§ **Work order**: Write the next part of the blog post about hearing artists working with Deaf artists, picking up right after its last sentence.

Emily Howlett: What It’s Really Like For Hearing Artists to Work With Deaf Artists

Posted on May 12, 2016

Last month, Positive About Deafness (PAD) Productions were delighted to devise and present two new shows aiming to educate young people about staying safe online.

There has been an alarming increase in the number of young people being abused, harassed, misled or groomed online in recent years, particularly among the d/Deaf and disabled communities. It’s time for action.

Titled ‘The WISE Project’, and commissioned by the Derbyshire Police & Crime Commissioner, the production consisted of two separate shows. “Are We Still Playing?” was an imaginative adventure into a computer game, where all is not as it seems, aimed at those of a primary school age.

For the older age groups we presented “Reality Bytes”, a hard-hitting drama showing the potential dangers of online communication. Both productions were fully accessible to all audiences.

The shows were a resounding success, and The WISE Project has already been recommissioned for a summer tour, starting in the Midlands in June.

But that’s not all.

Our aim at PAD Productions is not only to support and promote d/Deaf and disabled talent, but to educate and encourage mainstream companies and individuals to think about working with d/Deaf and disabled professionals.

We have found again and again that people are not actually against the idea of working with ‘us’; they just don’t know how, or whether they can.

And, of course they can! And should! It’s easy, and being more open-minded means they can tap into the rich, alternative, hugely under-represented pool of d/Deaf and disabled talent. This can only ever improve and enhance their work, because, frankly, we’re bloody good, you know.

§ **Input data**:
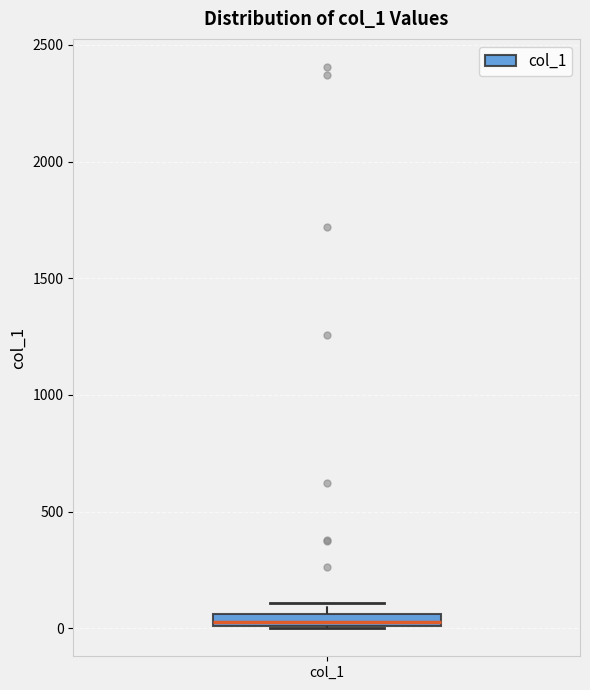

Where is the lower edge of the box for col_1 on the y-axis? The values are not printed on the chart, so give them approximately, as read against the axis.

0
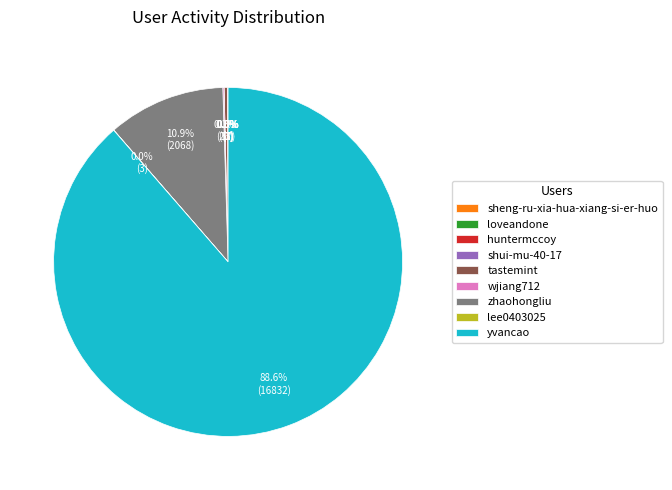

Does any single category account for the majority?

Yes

§ **Exercise response**:
So, alongside our wonderful Deaf talent, we allowed a few hearings into the WISE production team. As Director, I was obviously the most obnoxious person in the team (not necessarily related to my deafness), but I was ably supported by our Producer, Sarah Gatford, who is also a fully-qualified interpreter – this, along with the presence of another interpreter, was hugely important for communication.

Working alongside our Deaf actresses, Donna Mullings and Vilma Jackson, was Lowri Jenkins, a hearing performer with no previous experience of the Deaf community, or BSL.

Lowri said of the process; “It’s a real pleasure and privilege to be invited to work with the Deaf community, and it’s also teaching me a lot about the advantages I didn’t realise I had as a hearing person. I’m the only person in the studio who doesn’t use BSL but I’ve rarely felt so welcomed and listened to in a rehearsal room!”

Our composer, John Chambers, and technician, Simon Jackson-Lyall, were also new to this integrated approach. Both hearing, they found themselves having to be infinitely adaptable when it came to making their respective work accessible for all audiences.

Simon said; “From a technical perspective the show went very smoothly. Working with the whole PAD team was a real reminder that inclusive theatre is a springboard: encouraging everyone to think about telling the story in as many mediums as possible. Many colleagues I know would be anxious about working with a Deaf director, but with small adjustments in working practice and good, flexible interpreters, the process was seamless!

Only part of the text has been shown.